• Problem requirements: Locate the line that contains "с вопросы относительно" in the entries below. Retype it and all following lines through the final one, character for character.

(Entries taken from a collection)
· · · ·
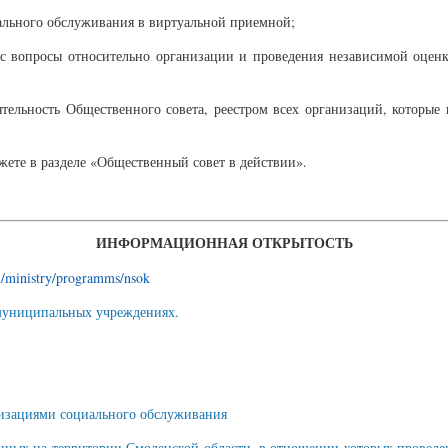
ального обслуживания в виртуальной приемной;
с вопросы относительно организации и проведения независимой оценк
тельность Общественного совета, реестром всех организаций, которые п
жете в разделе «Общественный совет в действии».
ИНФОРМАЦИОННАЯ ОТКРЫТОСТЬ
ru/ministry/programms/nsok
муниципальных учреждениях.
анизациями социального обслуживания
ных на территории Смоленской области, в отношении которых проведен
· · · ·
• The completed task:
с вопросы относительно организации и проведения независимой оценк
тельность Общественного совета, реестром всех организаций, которые п
жете в разделе «Общественный совет в действии».
ИНФОРМАЦИОННАЯ ОТКРЫТОСТЬ
ru/ministry/programms/nsok
муниципальных учреждениях.
анизациями социального обслуживания
ных на территории Смоленской области, в отношении которых проведен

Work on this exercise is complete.